On the basic metabolomics research side of the company, we use sample powering to drive the statistical results at the end of a study. For example, a common study design for analysis of samples collected from humans might involve 50 healthy controls and 50 disease cases to look for biomarkers or mechanisms of disease. For basic research studies, the most common data analysis approach involves comparing the means of two groups by a method such as the Welch’s t-test to calculate a p-value.
However, clinical laboratory testing doesn’t look at group averages – it focuses on how the individual differs compared to a reference population. This is a bedrock principle of clinical laboratory test result reporting and is likewise a required standard needed to adapt metabolomics to precision medicine.
Thus, the final step of moving metabolomics into the clinical testing laboratory involves the acquisition of biochemical profiles from hundreds of individuals to comprise a reference population. From this population, the mean and standard deviation can be determined for each biochemical detected and can be used to define cut-offs for the expected reference range. Calculating a z-score for every biochemical detected in a patient sample then allows the biochemical to be understood in terms of where it lies in relation to the reference population.
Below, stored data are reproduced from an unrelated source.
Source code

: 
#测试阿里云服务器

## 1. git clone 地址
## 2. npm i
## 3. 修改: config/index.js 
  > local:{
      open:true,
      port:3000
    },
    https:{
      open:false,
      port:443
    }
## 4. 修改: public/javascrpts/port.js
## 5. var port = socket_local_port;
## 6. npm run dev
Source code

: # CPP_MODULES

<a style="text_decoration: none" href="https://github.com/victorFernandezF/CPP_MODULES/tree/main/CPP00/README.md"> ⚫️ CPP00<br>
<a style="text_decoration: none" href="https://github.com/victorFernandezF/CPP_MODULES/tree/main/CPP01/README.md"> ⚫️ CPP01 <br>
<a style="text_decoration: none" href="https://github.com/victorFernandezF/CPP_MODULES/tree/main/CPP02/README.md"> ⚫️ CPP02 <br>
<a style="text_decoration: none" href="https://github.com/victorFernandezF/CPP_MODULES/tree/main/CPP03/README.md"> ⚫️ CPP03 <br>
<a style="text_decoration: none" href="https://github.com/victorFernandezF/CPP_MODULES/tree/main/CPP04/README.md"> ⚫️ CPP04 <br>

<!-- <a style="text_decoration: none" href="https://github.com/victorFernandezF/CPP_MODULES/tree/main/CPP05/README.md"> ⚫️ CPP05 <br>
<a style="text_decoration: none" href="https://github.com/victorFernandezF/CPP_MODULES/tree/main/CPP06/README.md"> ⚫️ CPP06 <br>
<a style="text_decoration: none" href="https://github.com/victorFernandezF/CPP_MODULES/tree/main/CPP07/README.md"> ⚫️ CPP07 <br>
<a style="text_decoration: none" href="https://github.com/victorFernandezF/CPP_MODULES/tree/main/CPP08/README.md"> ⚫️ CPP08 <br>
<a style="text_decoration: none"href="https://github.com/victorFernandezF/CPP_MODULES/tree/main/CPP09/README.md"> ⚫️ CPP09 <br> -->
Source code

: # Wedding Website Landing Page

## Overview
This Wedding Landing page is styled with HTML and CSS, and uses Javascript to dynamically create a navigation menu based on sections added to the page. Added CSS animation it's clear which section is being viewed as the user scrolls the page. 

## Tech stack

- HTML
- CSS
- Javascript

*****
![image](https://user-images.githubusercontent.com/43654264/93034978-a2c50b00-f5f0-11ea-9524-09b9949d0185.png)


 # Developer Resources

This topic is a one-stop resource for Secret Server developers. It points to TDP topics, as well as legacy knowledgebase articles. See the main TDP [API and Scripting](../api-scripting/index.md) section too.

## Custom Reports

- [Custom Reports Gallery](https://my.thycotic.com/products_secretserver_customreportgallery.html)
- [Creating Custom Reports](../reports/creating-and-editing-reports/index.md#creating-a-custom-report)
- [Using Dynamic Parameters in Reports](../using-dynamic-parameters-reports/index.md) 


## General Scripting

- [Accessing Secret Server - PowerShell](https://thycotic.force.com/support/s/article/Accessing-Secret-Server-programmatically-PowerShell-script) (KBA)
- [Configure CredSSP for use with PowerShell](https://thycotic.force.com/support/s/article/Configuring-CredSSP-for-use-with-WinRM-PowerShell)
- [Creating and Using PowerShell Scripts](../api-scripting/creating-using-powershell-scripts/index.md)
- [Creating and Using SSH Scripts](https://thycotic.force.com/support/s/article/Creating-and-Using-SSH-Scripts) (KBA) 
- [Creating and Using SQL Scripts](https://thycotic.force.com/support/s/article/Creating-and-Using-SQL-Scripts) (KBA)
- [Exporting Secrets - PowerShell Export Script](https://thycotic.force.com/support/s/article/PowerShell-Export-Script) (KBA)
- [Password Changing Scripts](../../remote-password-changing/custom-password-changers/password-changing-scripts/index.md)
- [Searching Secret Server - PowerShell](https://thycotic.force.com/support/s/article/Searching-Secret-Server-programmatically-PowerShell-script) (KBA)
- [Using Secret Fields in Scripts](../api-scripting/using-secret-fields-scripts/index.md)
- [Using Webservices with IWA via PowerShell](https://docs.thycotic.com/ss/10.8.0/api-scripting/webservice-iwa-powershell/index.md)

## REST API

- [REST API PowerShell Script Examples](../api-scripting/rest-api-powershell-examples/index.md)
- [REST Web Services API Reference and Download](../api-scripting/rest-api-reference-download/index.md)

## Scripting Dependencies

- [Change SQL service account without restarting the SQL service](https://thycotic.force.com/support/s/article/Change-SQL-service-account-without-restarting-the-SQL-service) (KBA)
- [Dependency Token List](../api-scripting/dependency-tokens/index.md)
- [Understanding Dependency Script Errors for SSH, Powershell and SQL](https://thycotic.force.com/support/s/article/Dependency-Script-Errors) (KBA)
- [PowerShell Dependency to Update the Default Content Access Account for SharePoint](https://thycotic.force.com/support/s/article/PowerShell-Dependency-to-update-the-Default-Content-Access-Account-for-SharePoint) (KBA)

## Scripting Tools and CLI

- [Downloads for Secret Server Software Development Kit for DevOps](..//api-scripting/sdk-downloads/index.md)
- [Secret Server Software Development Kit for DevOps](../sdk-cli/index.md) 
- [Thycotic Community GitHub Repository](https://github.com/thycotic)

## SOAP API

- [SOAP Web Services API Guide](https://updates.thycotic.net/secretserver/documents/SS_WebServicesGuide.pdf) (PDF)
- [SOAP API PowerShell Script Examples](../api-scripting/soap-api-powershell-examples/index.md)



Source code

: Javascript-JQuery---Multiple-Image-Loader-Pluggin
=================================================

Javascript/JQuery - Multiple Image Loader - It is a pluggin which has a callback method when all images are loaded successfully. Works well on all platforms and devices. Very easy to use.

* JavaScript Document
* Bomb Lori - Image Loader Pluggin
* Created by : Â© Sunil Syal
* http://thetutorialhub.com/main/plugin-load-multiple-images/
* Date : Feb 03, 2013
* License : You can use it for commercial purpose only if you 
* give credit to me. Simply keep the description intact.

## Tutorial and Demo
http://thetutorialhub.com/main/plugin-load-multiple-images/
When compounds outside the expected range are mapped to known metabolic pathways, the power of clinical metabolomics to pinpoint metabolic disruptions, such as those occurring in inherited metabolic diseases, becomes evident. Our Meta IMD™ test is based on this methodology.
Boy, was I wrong.
Metabolomics is only beginning to penetrate the world of clinical laboratory testing, but its future in the space is bright. While the technology will continue to advance, it will also be interesting to watch how the application of clinical laboratory standards, protocols and oversight, as well as the use of reference populations, advances and adapts as clinical metabolomics gains its footing. A good first step in this evolution will be to remember that it takes more than a robust platform technology to conduct clinical testing.